Non-cow’s milk beverages like soy, almond, and even omega-3-rich hemp milk, are big business, since many consumers see them as healthier alternatives to cow’s milk. These products also ease parents’ minds when their children with milk allergies or lactose intolerance crave something to pour on their morning cereal.
But as more families make the switch, say the authors of a new study, children may be unintentionally running the risk of low vitamin D levels. Vitamin D is a nutrient added to cow’s milk that is essential for maintaining strong bones.
“Children drinking only non-cow's milk were more than twice as likely to be vitamin D deficient as children drinking only cow's milk,” said study author Dr. Jonathon Maguire, a pediatrician and researcher with St. Michael's Hospital in Toronto, Canada, in a press release. “Among children who drank non-cow's milk, every additional cup of non-cow's milk was associated with a 5 percent drop in vitamin D levels per month.”
In the study, published online today in the Canadian Medical Association Journal, researchers surveyed 3,821 healthy children between the ages of 1 and 6 about how often they drank cow’s milk and cow’s milk alternatives. More than 10 percent of the children drank non-cow’s milk beverages regularly, with the amount consumed linked to lower levels of vitamin D in the blood.
Cow’s Milk Fortified with Vitamin D
Vitamin D works in part by helping the body absorb calcium from food and supplements, so low levels of vitamin D in the blood can reduce the bone-building benefits of calcium in the diet. More severe cases of vitamin D deficiency can result in rickets, a softening and weakening of the bones that can also cause bone deformities.
In the early 1900s, rickets was so common in the United States that the government started a campaign to fortify cow’s milk with vitamin D. This continues to this day, with vitamin D sometimes added to certain other food products like breakfast cereal, yogurt, and orange juice. Non-cow’s milk, including goat’s milk, is also sometimes fortified, but not consistently.

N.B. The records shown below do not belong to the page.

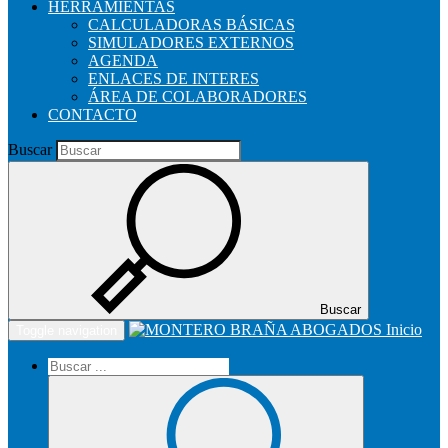
HERRAMIENTAS
CALCULADORAS BÁSICAS
SIMULADORES EXTERNOS
AGENDA
ENLACES DE INTERES
ÁREA DE COLABORADORES
CONTACTO
Buscar
Buscar
Inicio
Toggle navigation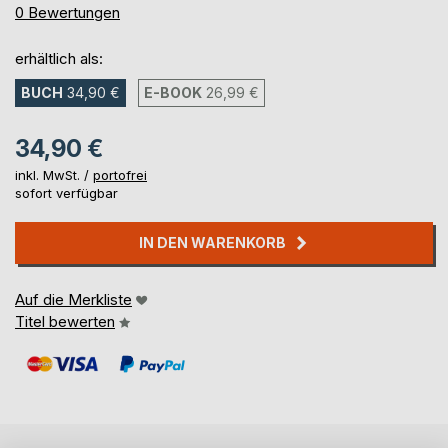
0%
0
Bewertungen
erhältlich als:
BUCH
34,90 €
E-BOOK
26,99 €
34,90 €
inkl. MwSt. /
portofrei
sofort verfügbar
IN DEN WARENKORB
Auf die Merkliste
Titel bewerten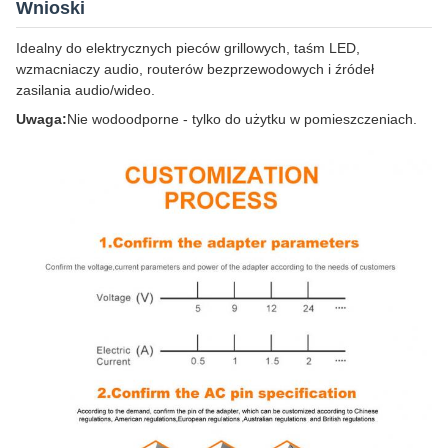
Wnioski
Idealny do elektrycznych pieców grillowych, taśm LED,
wzmacniaczy audio, routerów bezprzewodowych i źródeł
zasilania audio/wideo.
Uwaga:
Nie wodoodporne - tylko do użytku w pomieszczeniach.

"It is difficult for consumers to tell how much vitamin D is in non-cow's milk," said Maguire. "Caregivers need to be aware of the amount of vitamin D, calcium, and other nutrients in alternative milk beverages so they can make informed choices for their children."
The amount of vitamin D required daily by children — as well as by adults up to age 70 — is 600 International Units (IU) per day. A cup of fortified cow’s milk contains at least 100 IU, so a child would need to drink five to six glasses of milk a day to obtain enough vitamin D.
Some foods contain vitamin D naturally, with the highest amounts found in fatty fish like salmon and snapper. Certain deli meats, beef liver, and egg yolks can also add vitamin D to the diet, although these are not suitable for vegans or vegetarians, unless they eat eggs. Most children’s multivitamins also contain vitamin D.
Catch Vitamin D from the Sun's Rays
Fortunately for us, our bodies make vitamin D whenever our skin is exposed to UV-B rays from the sun. Early human ancestors probably made enough vitamin D this way, but these days we keep the majority of our skin covered most of the time.
During the summer months most people can make enough vitamin D with just five to 30 minutes of sun exposure at least twice a week, with the best times for vitamin D production between 10 a.m. and 3 p.m. How much sun you need, however, depends on the amount of skin exposed and the pigmentation of the skin. Darker skin blocks more UV-B rays, so it can take longer in the sun for a darker skinned person to make enough vitamin D.
In the winter, it’s also harder to produce vitamin D from the sun the further north you go because the sun doesn’t rise high enough in the sky for the UV-B rays to make it through the atmosphere. In places like New York City or London, the winter sun is ineffective at producing vitamin D, but the body can survive on the stores built up during summer.
Exposure to the sun is a good way to produce vitamin D, but concern about skin cancer has parents careful about sending their children outside to play. Making vitamin D from the sun, however, only takes a few minutes of exposure each day.
To reduce the risk of skin cancer, the skin should never be allowed to burn. The American Academy of Dermatology recommends that children also stay covered up and use a sunscreen with a minimum of SPF 30.